Thanks for testing that assumption!

This breaks plugins that require information to be passed in header fields.

Would you have an example of a plugin (and how / for what purpose the header would be used?). Is this to (e.g.) block build actions through an authz plugin? (I'm wondering if buildx is hitting the BuildKit gRPC API if any of that would still be possible).

Besides this, enabling BuildKit also seems to cause insecure-registries to be ignored. Of course, that's a different issue.

That looks to be what's reported in #43268 (but there may be other tickets). I seem to recall I've seen some work on this being done somewhere, but don't know what the status is.

@tonistiigi @jedevc could one of you help fill in the blanks here?

[tonistiigi]

Buildx only uses the grpc endpoint. Only HTTP endpoints that are hit are /grpc and optionally /session.

That looks to be what's reported in #43268 (but there may be other tickets).

There are no known issues with a reproducer for this that I'm aware of in the latest releases.

[orodbhen]

Thanks for testing that assumption!

This breaks plugins that require information to be passed in header fields.

Would you have an example of a plugin (and how / for what purpose the header would be used?). Is this to (e.g.) block build actions through an authz plugin? (I'm wondering if buildx is hitting the BuildKit gRPC API if any of that would still be possible).

Besides this, enabling BuildKit also seems to cause insecure-registries to be ignored. Of course, that's a different issue.

That looks to be what's reported in #43268 (but there may be other tickets). I seem to recall I've seen some work on this being done somewhere, but don't know what the status is.

@tonistiigi @jedevc could one of you help fill in the blanks here?

Its an in-house AuthZ plugin that we use, which verifies user identity and access based on a set of HTTP headers stored in the user's ~.docker/config.json file. I haven't seen any issues with commands other than build, but there are probably some we haven't tested.

[orodbhen]

If this isn't intended to work with buildkit, may what's needed is a doc update to https://docs.docker.com/engine/reference/commandline/cli/.

The property HttpHeaders specifies a set of headers to include in all messages sent from the Docker client to the daemon. Docker does not try to interpret or understand these headers; it simply puts them into the messages. Docker does not allow these headers to change any headers it sets for itself.

[thaJeztah]

Is it actually hitting the build endpoint (but without the headers) or are builds not hitting the endpoint? (as mentioned above, building with buildx would hit the /grpc or /session endpoints, not /build)

[orodbhen]

Actually, I'm seeing this for docker compose run as well.

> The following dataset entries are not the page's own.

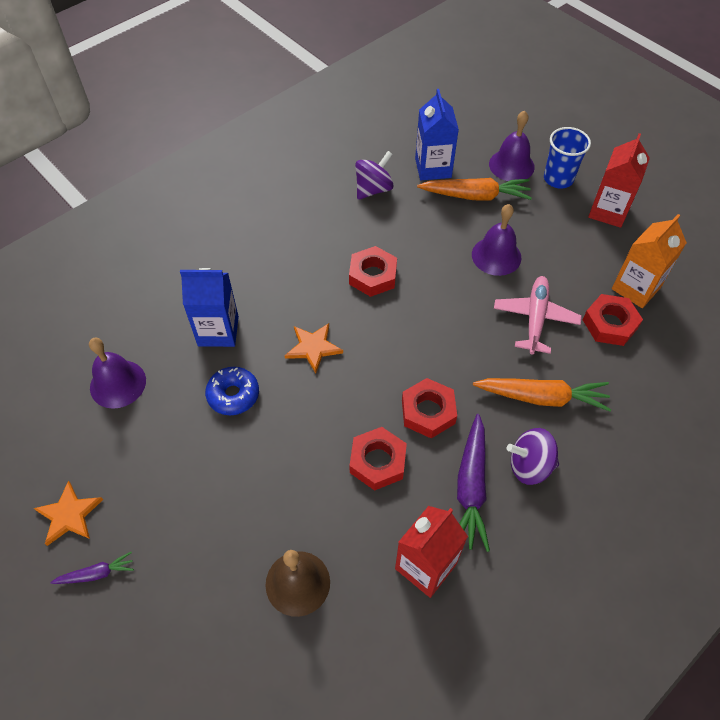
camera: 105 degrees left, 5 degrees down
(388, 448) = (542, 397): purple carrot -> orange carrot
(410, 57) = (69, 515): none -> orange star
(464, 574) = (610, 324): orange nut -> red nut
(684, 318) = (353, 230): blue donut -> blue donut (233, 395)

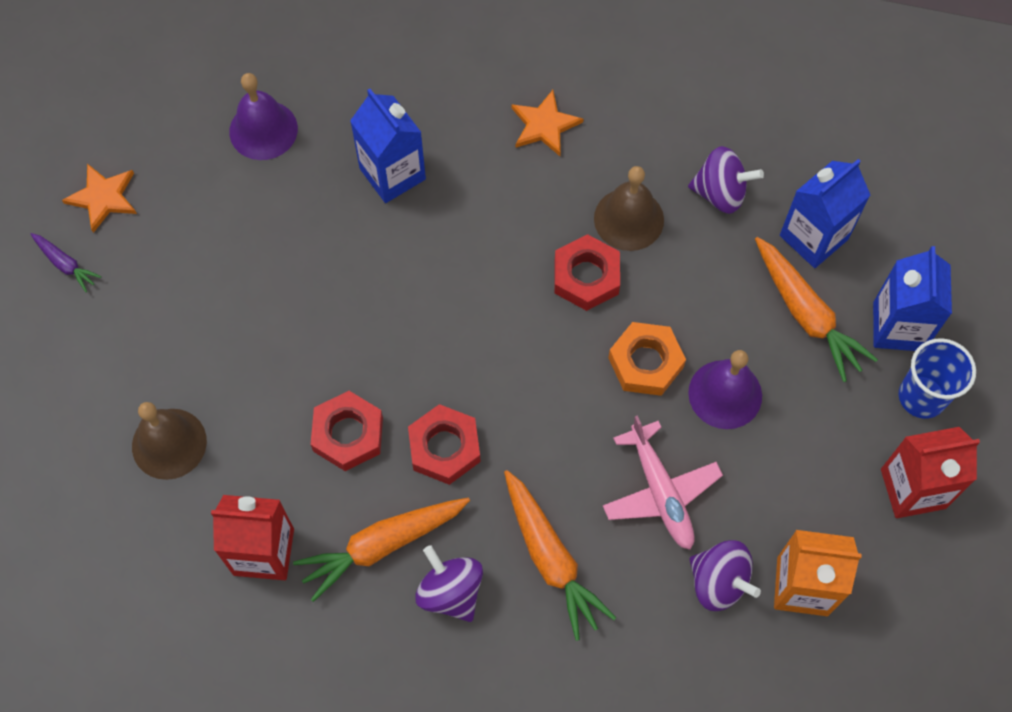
camera: 55 degrees right, 10 degrees up
(233, 395) = (327, 244): blue donut -> none
(313, 348) = (441, 280): orange star -> orange star (544, 125)
(353, 236) = (629, 219): none -> brown bell
(449, 279) = (646, 362): none -> orange nut
(471, 487) = (382, 545): purple carrot -> orange carrot
(511, 165) = (898, 326): purple bell -> blue carton
(535, 319) = (660, 491): pink plane -> pink plane turned 90 degrees clockwise
(610, 324) = (719, 582): red nut -> purple spinning top

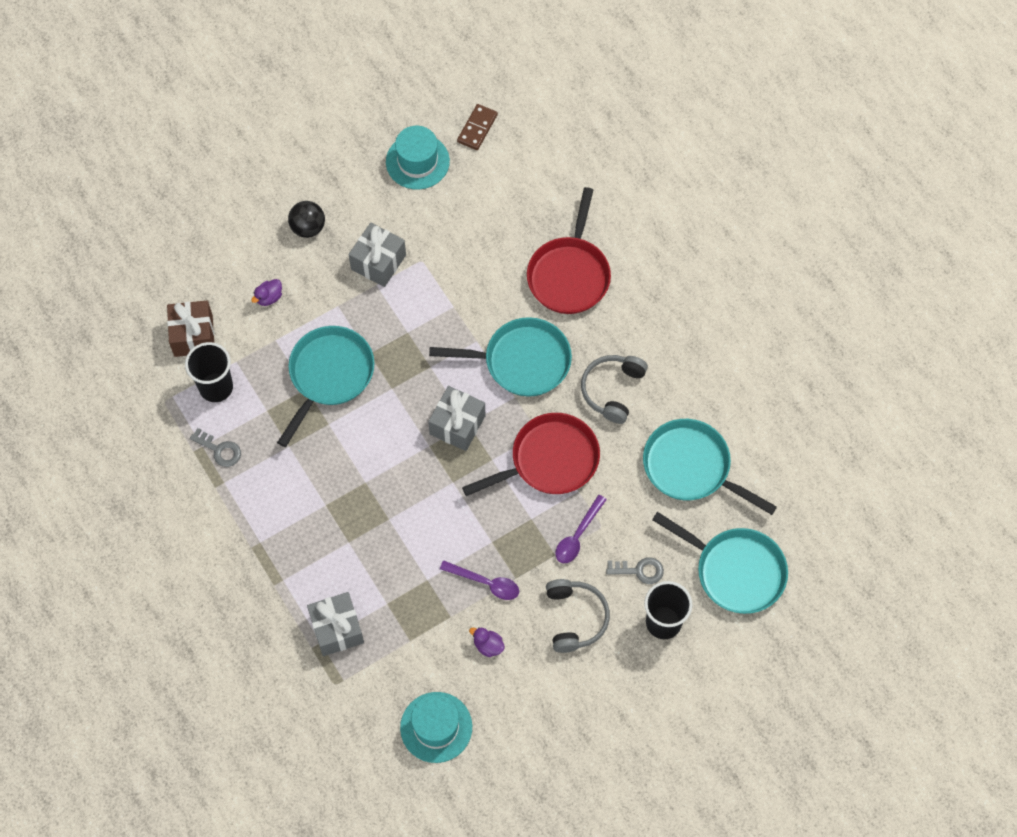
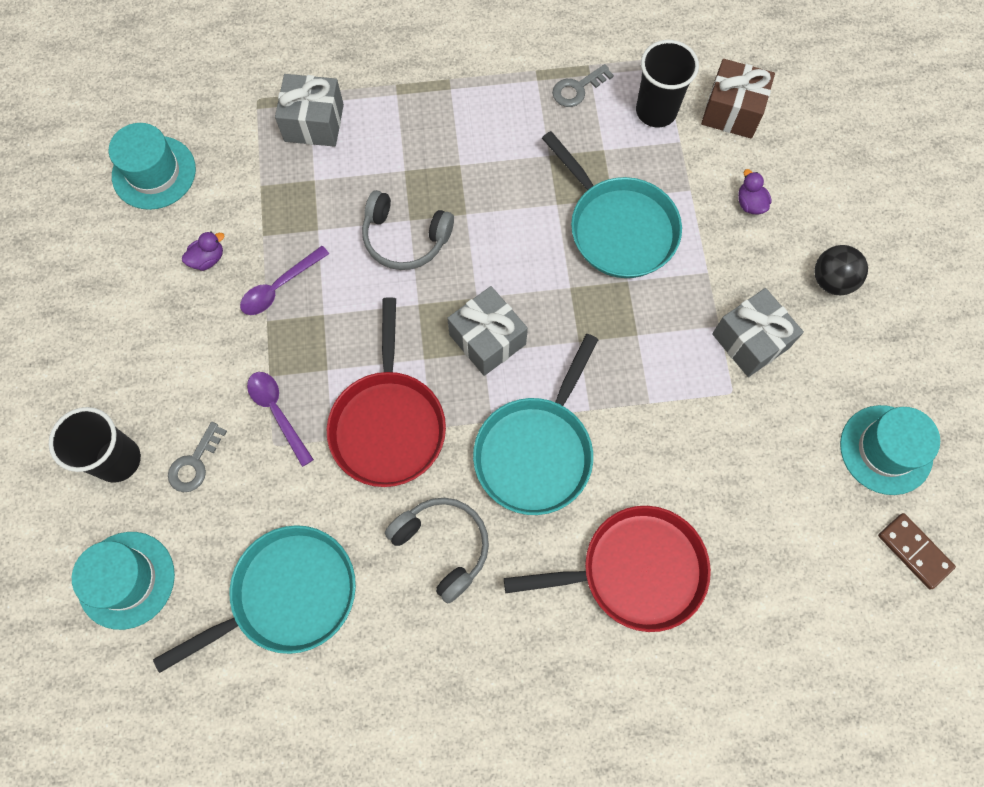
camera: 115 degrees right, 5 degrees up
(569, 274) = (635, 571): red pan -> red pan turned 135 degrees clockwise
(575, 618) = (183, 364): grey headphones -> grey headphones (405, 238)
(735, 571) = (126, 580): turquoise pan -> turquoise hat

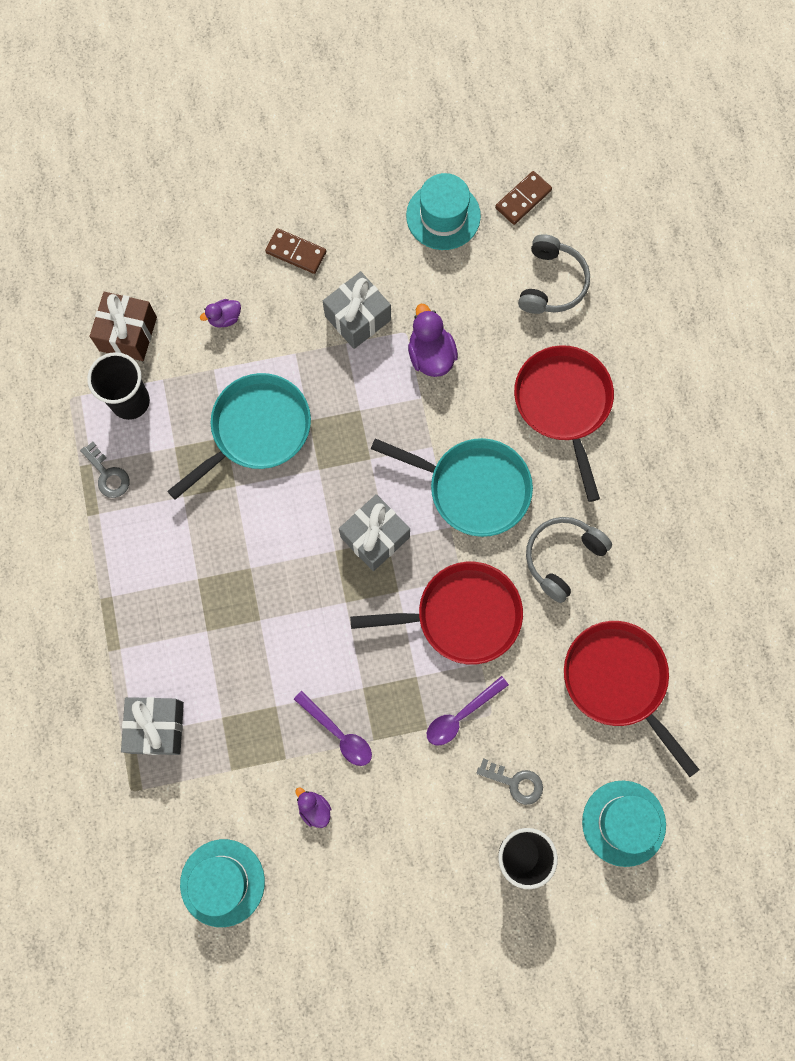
camera: 95 degrees left, 5 degrees up
(287, 595) = (618, 681): turquoise pan -> red pan
(405, 238) = (280, 622): grey headphones -> grey headphones (552, 283)
(703, 418) = (431, 355): none -> purple duck
(832, 280) = (296, 252): black ball -> brown domino

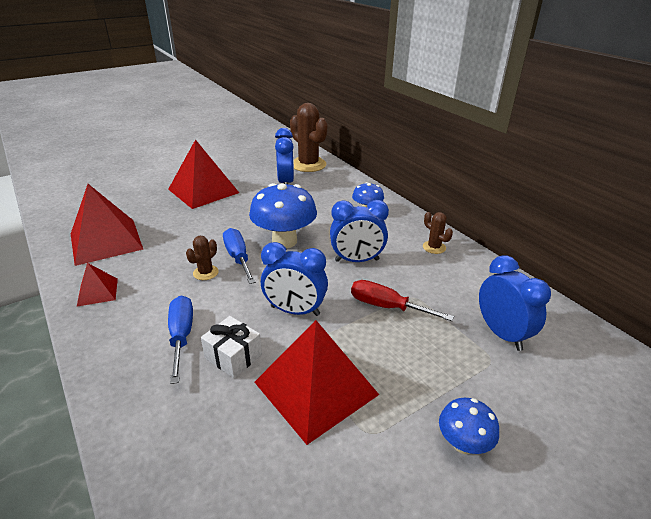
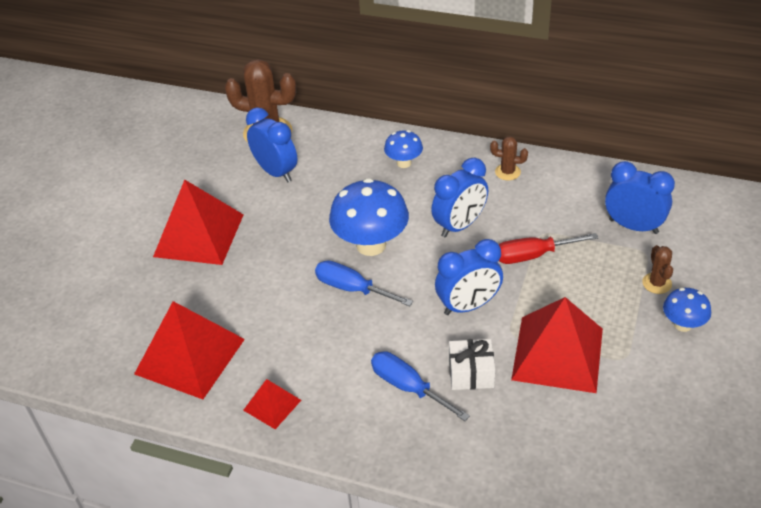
camera: 35 degrees left, 10 degrees up
(205, 273) = (344, 322): brown cactus -> brown cactus (657, 283)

I'll check on the endpoints.

[orodbhen]

Actually, I'm not able to reproduce the compose run error, so I'm not sure of the conditions that caused it.

I'm seeing the issue consistently for endpoints /grpc and /containers/buildx_buildkit_default/json.

[orodbhen]

Also, this setting appears to have no effect in /etc/docker/daemon.json:

"features": {
  "buildkit": false
}

The daemon was restarted after updating the file.